O caixão se abriu, mas a mulher que estava lá dentro não era o único segredo enterrado naquela manhã.

O caixão se abriu, mas a mulher que estava lá dentro não era o único segredo enterrado naquela manhã.

No funeral da esposa Lena, o menino Ethan, de sete anos, recebe no seu smartwatch uma chamada de “Mamãe”.

A ligação vem do telefone de Lena, que está dentro do caixão.

A família, em choque, abre imediatamente a urna e descobre que Lena ainda está viva.

Ela é levada às pressas para o hospital, onde os médicos confirmam que ela foi declarada morta por engano.

Durante a investigação, a Dra. Priya Anand encontra irregularidades suspeitas no prontuário médico de Lena, incluindo indícios de que registros de medicação podem ter sido alterados.

Quando Lena recupera brevemente a consciência, ela diz ao marido Daniel que “não foi o coração” e menciona uma “agulha”, sugerindo que pode ter sido sedada ou envenenada.

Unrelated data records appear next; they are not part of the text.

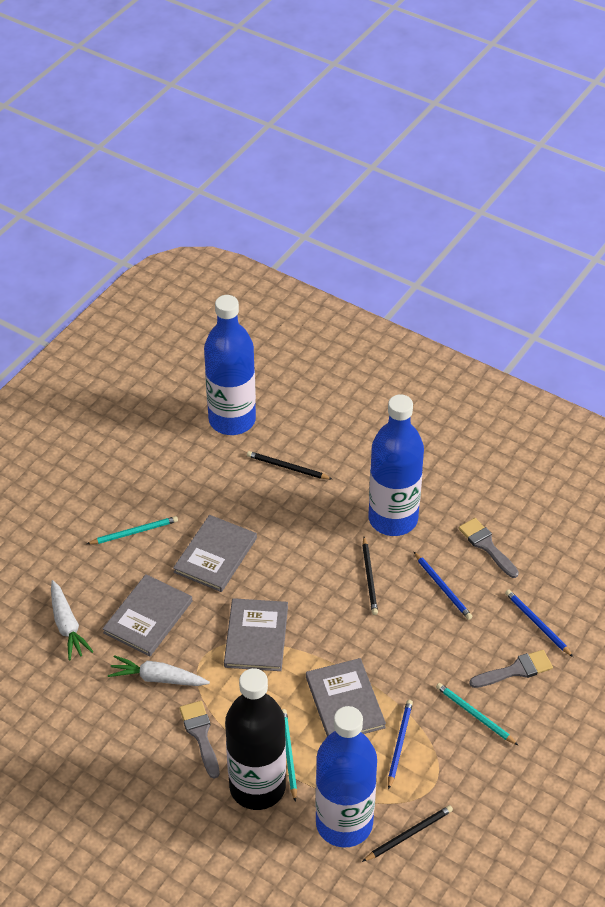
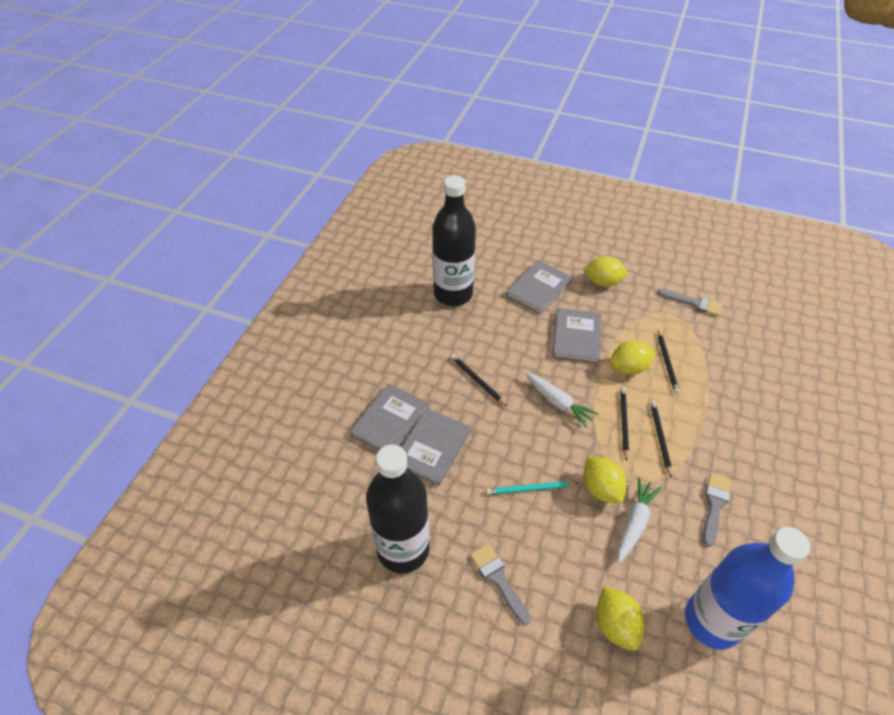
black bottle: 1 -> 2
black pencil: 3 -> 4
blue bottle: 3 -> 1
blue pencil: 3 -> 0
turquoise pencil: 3 -> 1
yellow lemon: 0 -> 4

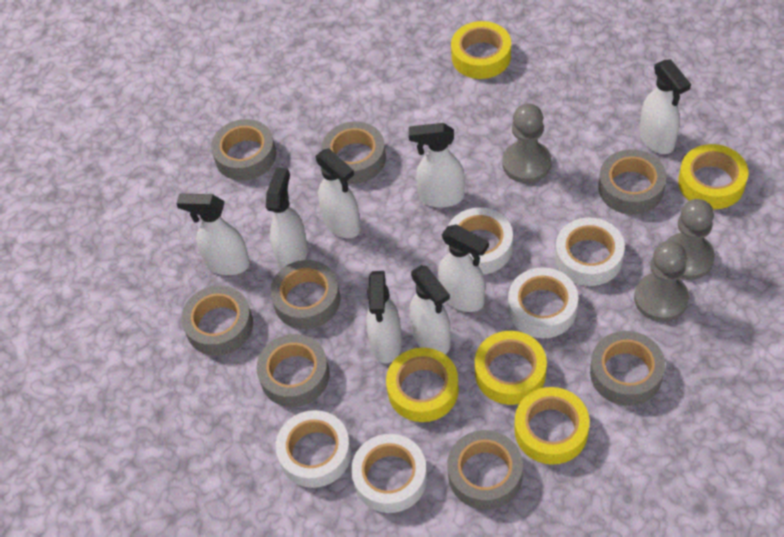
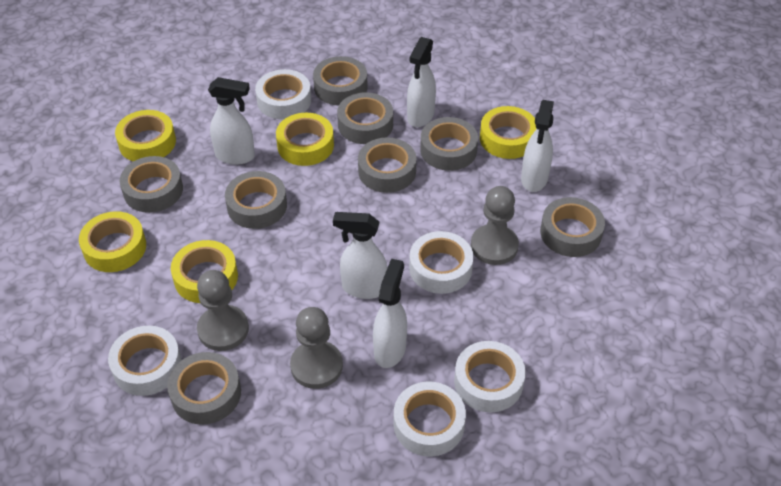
white spray bottle: 8 -> 5

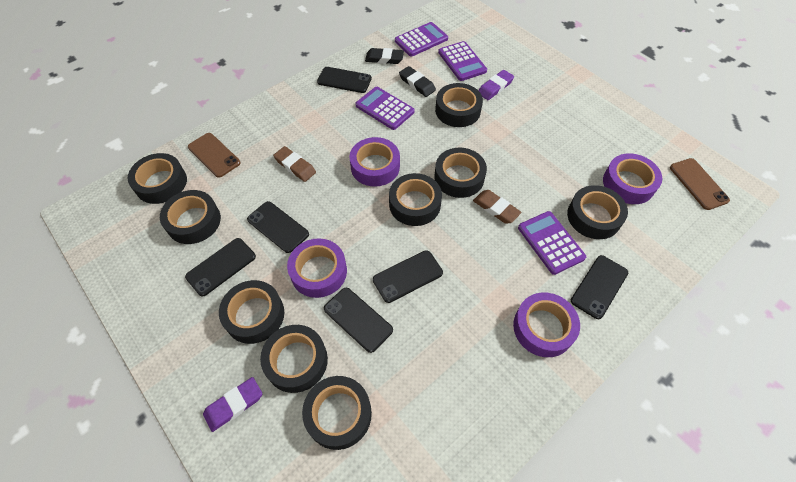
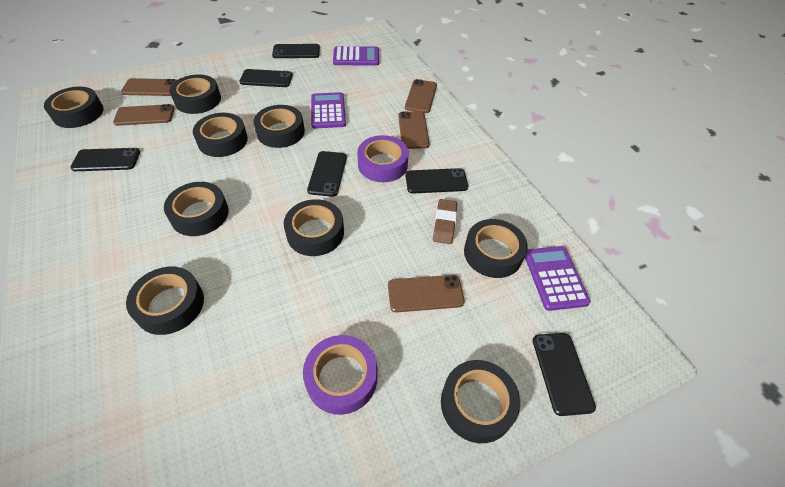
black eraser: 2 -> 0
brown eraser: 2 -> 1
brown phone: 2 -> 5
purple calculator: 4 -> 3
purple eraser: 2 -> 0
purple tape: 4 -> 2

Ela também cita o Dr. Marcus Ellery — o médico que atestou sua morte.

Pouco depois, Ellery desaparece. Mais tarde, Ethan o reconhece no hospital e afirma que o médico lhe disse:

“Sua mãe deveria ter ficado em silêncio.” Convencido de que Lena pode ter sido vítima de um crime deliberado e não de um erro médico, Daniel chama a polícia, e uma investigação criminal é iniciada.

O detetive Cole descobre que Lena estava investigando um esquema de corrupção envolvendo o Fundo Infantil Whitmore, o Dr. Marcus Ellery e o Hospital St. Gabriel.

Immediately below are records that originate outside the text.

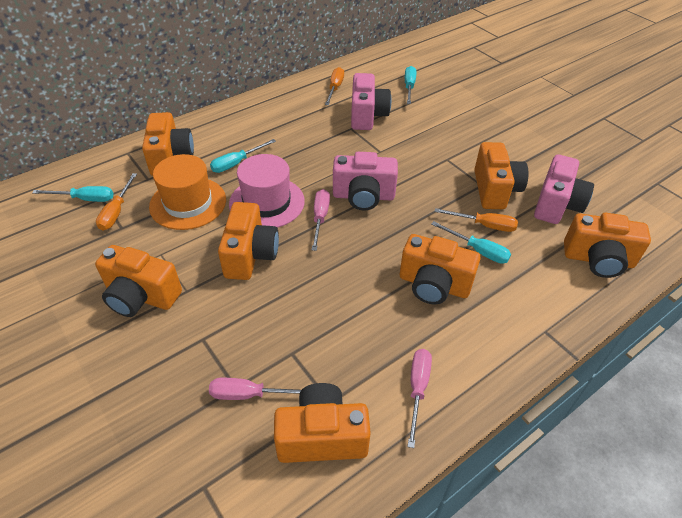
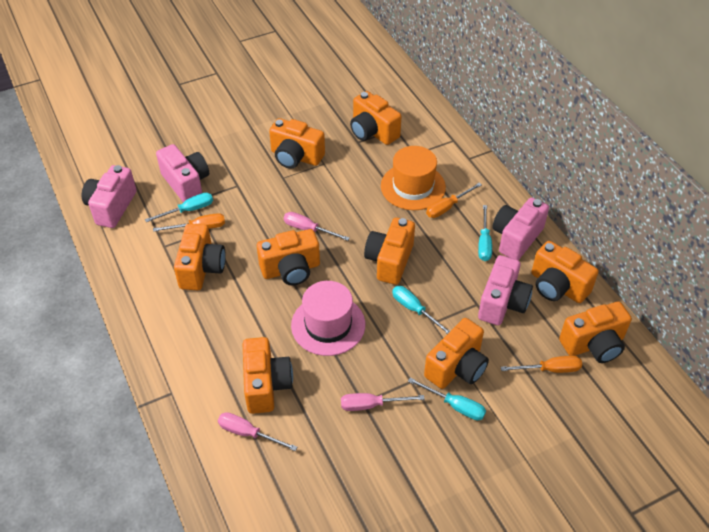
orange camera: 7 -> 9
pink camera: 3 -> 4

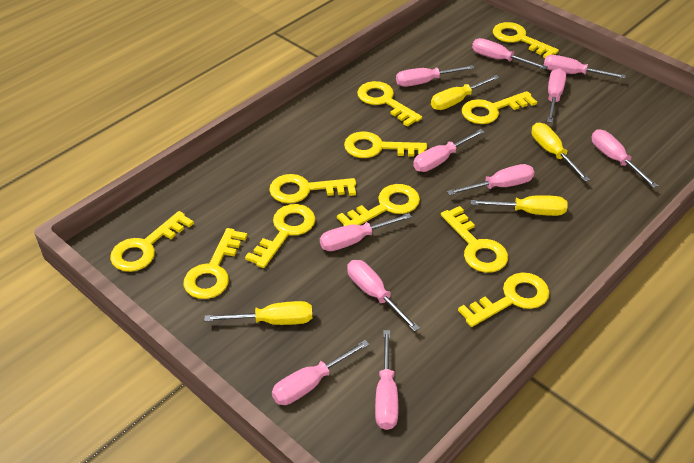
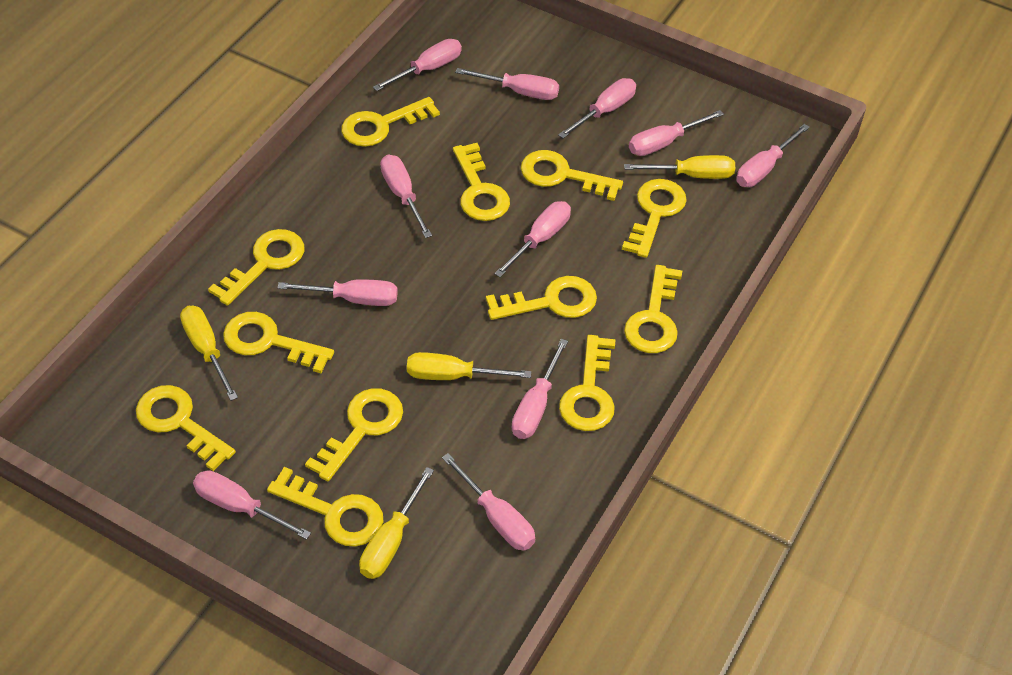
yellow key: 11 -> 12

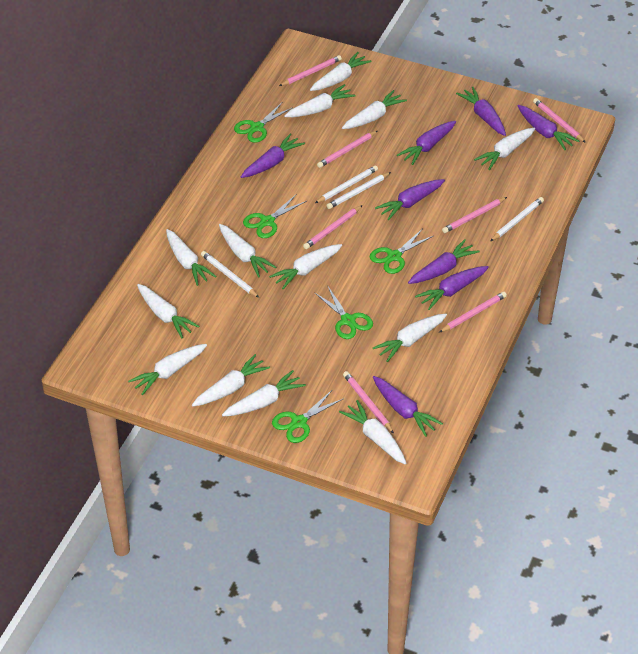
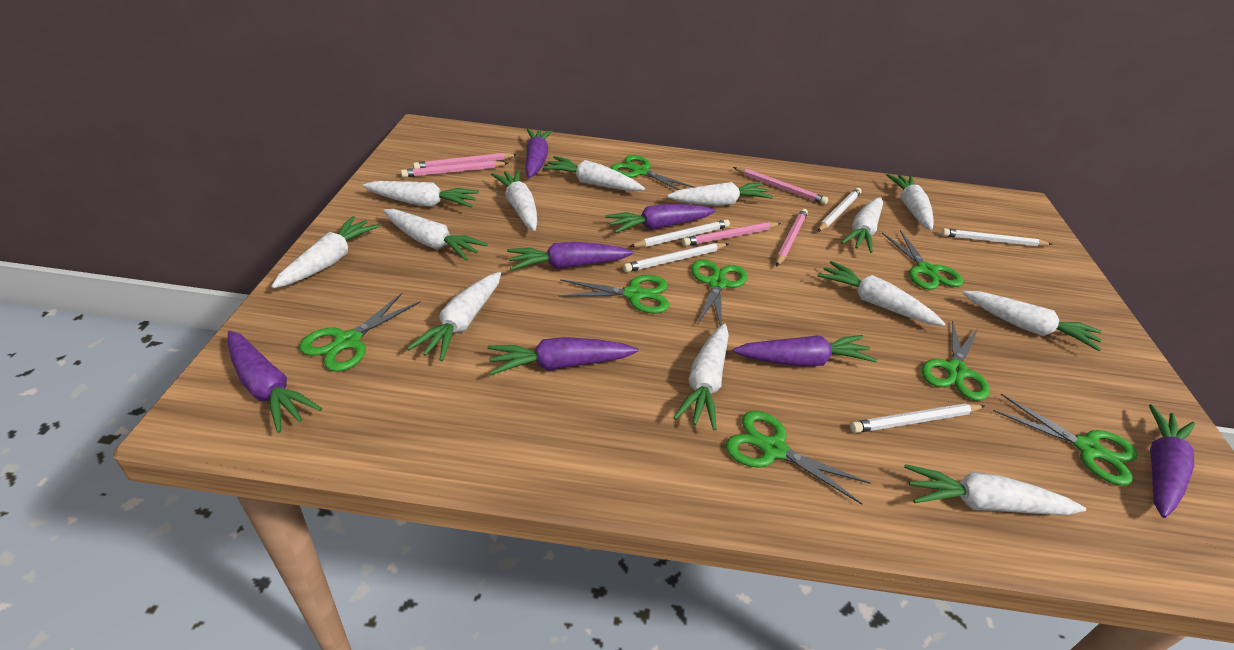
green scissors: 5 -> 8
pink pencil: 7 -> 5
purple carrot: 8 -> 7
white pencil: 4 -> 5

Em casa, Daniel encontra uma pasta azul com provas de que fundos médicos destinados a crianças estavam sendo desviados por meio de clínicas falsas e que algumas crianças haviam sido declaradas mortas e transferidas secretamente.

A investigação aponta para Vivian Hartwell, presidente do fundo.

Lena havia descoberto uma operação oculta envolvendo crianças vulneráveis, que eram movidas por registros médicos falsificados, identidades alteradas e instalações clandestinas.

Alguém também havia invadido o telefone de Daniel para enviar mensagens cruéis a Lena, tentando isolá-la do marido.

Ao despertar novamente, Lena revela que Ellery a levou para uma ala secreta sob o hospital, onde viu crianças vivendo sob identidades falsas.

Vivian e Ellery então a doparam, simularam sua morte e planejavam enterrá-la ainda viva.

A polícia invade a instalação subterrânea e resgata várias crianças, incluindo uma menina que havia sido declarada morta anos antes.

As provas indicam que muitas outras foram transferidas para um local misterioso chamado Haven House.

O caso toma um rumo inesperado quando imagens de segurança revelam que a irmã de Lena, Mara, trabalhava secretamente com Vivian.

Mara teria colocado o telefone de Lena no caixão como parte de um acordo para proteger Ethan. Os investigadores então descobrem que

Ethan vinha sendo monitorado desde o nascimento devido a habilidades incomuns que o tornavam valioso para a conspiração.

No desfecho, uma mensagem revela que Mara está levando Ethan para o Haven House.

As câmeras de segurança mostram Mara carregando o menino adormecido em um elevador, enquanto pede desculpas a Lena.

A história termina com Ethan desaparecido e a família correndo para salvá-lo antes que ele seja levado para a rede secreta.